**Your instructions**
Pull out the part of the records that opens with the line containing "Hilux Cabine Dupla" and closes with the line containing "Produtor rural". Reproduce those lines unchanged, including both end lines.

-------- Input records --------

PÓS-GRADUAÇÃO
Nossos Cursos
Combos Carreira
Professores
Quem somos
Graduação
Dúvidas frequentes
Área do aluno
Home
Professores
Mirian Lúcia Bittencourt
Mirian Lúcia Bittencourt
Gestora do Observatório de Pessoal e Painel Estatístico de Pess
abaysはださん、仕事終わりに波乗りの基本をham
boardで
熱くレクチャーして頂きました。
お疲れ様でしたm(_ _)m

--------
-------- Input records --------

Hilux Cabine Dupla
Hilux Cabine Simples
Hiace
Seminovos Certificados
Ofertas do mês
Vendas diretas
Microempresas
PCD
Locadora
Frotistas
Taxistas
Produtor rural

--------

**Result for this task**
Hilux Cabine Dupla
Hilux Cabine Simples
Hiace
Seminovos Certificados
Ofertas do mês
Vendas diretas
Microempresas
PCD
Locadora
Frotistas
Taxistas
Produtor rural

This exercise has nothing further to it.